*本文*.
----------
皮膚やエラスチン欠乏細胞内に導入された外来性合成改造mRNAによる新規のエラスチン生成
De Novo Synthesis of Elastin by Exogenous Delivery of Synthetic Modified mRNA into Skin and Elastin-Deficient Cells.
Lescan M(1), Perl RM(1), Golombek S(1), Pilz M(1), Hann L(1), Yasmin M(1), Behring A(1), Keller T(1), Nolte A(1), Gruhn F(1), Kochba E(2), Levin Y(2), Schlensak C(1), Wendel HP(1), Avci-Adali M(3).
Author information:
(1)Department of Thoracic and Cardiovascular Surgery, University Hospital Tubingen, Calwerstrase 7/1, 72076 Tubingen, Germany.
(2)NanoPass Technologies, Ltd., 3 Golda Meir, 7403648 Nes Ziona, Israel.
----------
*指示*.
A. エラスチン合成の論文情報から、「皮膚やエラスチン欠乏細胞内に」から「and Elastin-Deficient Cells.」までの部分をそのまま抜き出してください。
B. エラスチン合成の論文情報を、最後の行の後から書き継いでください。
記録は本文とは別の出典から取られています。

*データ記録*.
----------
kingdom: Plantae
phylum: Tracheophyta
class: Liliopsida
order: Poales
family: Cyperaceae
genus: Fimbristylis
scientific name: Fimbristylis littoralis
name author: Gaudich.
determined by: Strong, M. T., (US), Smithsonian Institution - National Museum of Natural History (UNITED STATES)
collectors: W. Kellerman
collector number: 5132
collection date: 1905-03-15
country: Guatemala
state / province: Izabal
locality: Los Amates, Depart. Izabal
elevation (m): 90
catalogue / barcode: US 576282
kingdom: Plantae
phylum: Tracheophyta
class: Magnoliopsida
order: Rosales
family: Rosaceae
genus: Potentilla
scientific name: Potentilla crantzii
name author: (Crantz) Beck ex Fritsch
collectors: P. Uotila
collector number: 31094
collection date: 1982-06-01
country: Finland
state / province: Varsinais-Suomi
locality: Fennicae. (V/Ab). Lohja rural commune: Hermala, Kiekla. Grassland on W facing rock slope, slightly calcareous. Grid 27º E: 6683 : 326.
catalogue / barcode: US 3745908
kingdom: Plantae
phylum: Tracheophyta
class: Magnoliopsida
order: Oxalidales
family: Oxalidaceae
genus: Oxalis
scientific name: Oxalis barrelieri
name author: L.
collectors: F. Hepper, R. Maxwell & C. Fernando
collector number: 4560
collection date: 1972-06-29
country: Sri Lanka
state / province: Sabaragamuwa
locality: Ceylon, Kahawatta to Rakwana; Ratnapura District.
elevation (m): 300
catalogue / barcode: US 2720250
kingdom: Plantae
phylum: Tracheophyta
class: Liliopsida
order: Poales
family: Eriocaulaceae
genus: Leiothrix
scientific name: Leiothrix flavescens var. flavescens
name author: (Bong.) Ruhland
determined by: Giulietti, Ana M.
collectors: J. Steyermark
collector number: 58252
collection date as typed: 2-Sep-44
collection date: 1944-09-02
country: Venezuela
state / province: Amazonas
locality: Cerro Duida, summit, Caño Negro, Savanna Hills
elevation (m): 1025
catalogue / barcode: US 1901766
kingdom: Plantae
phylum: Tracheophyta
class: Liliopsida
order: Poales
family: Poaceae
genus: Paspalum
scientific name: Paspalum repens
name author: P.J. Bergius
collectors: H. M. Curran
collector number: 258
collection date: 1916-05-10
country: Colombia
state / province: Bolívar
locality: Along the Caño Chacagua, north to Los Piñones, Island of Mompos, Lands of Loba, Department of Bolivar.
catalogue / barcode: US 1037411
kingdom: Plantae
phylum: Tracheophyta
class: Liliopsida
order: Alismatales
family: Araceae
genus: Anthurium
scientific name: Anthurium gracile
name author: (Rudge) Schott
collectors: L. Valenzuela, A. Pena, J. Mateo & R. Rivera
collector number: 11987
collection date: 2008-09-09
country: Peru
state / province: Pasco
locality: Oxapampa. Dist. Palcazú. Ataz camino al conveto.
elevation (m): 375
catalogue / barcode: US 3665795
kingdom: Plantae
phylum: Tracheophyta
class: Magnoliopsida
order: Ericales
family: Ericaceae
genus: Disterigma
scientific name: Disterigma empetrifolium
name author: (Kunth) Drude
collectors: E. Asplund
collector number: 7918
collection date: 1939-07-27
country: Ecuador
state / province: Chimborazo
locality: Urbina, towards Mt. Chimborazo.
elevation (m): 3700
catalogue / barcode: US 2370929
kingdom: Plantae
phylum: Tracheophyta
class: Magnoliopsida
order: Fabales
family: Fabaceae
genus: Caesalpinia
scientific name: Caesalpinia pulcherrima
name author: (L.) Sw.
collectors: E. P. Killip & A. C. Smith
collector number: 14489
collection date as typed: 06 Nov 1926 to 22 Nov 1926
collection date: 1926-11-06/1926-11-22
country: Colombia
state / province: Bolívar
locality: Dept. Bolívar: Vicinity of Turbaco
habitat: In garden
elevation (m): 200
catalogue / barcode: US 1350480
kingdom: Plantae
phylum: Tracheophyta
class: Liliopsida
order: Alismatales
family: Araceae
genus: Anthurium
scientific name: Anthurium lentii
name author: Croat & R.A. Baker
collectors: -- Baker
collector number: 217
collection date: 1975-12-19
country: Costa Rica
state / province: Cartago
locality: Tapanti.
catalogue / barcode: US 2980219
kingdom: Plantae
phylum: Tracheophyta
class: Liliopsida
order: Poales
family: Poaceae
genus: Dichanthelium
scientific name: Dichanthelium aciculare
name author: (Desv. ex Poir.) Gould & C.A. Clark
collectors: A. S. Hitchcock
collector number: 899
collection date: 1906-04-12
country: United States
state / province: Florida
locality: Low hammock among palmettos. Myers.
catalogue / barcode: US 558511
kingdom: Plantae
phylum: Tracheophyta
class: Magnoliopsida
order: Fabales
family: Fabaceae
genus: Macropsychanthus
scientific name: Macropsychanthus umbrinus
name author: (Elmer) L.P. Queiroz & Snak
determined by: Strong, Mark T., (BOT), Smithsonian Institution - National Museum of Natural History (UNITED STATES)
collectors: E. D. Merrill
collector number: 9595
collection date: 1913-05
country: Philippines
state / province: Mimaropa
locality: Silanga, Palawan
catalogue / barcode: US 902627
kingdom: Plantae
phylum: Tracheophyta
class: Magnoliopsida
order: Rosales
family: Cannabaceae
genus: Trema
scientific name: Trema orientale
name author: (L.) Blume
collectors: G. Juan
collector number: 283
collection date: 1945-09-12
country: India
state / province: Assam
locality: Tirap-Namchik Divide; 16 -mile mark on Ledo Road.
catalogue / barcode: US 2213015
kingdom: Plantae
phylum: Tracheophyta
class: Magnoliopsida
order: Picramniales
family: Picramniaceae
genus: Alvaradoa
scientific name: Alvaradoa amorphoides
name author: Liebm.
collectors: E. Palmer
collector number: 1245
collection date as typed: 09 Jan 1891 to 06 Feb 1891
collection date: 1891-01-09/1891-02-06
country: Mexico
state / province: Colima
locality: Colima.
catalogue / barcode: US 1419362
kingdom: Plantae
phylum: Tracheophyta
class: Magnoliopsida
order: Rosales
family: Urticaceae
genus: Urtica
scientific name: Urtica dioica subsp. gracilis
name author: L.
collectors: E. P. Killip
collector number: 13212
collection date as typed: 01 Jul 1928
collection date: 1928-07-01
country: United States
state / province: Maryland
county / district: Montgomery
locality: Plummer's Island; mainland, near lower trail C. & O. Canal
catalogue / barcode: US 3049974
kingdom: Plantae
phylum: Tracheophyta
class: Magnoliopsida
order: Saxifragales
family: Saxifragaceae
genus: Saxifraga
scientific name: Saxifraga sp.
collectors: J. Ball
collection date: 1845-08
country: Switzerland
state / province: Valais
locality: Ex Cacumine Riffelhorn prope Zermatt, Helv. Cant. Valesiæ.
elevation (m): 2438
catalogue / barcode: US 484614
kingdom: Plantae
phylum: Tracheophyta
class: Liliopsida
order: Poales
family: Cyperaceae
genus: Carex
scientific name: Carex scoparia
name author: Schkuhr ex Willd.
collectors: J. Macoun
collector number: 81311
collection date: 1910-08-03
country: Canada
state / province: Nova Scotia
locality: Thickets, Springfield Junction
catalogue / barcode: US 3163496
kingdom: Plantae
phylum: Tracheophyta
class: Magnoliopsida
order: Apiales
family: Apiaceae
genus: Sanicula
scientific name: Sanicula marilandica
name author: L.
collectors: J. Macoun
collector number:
----------
*解答*.
A.
皮膚やエラスチン欠乏細胞内に導入された外来性合成改造mRNAによる新規のエラスチン生成
De Novo Synthesis of Elastin by Exogenous Delivery of Synthetic Modified mRNA into Skin and Elastin-Deficient Cells.

B.
(3)Department of Thoracic and Cardiovascular Surgery, University Hospital Tubingen, Calwerstrase 7/1, 72076 Tubingen, Germany. Electronic address: meltem.avci-adali@uni-tuebingen.de.
Mol Ther Nucleic Acids. 2018 Jun 1;11:475-484. doi: 10.1016/j.omtn.2018.03.013. Epub 2018 Mar 30.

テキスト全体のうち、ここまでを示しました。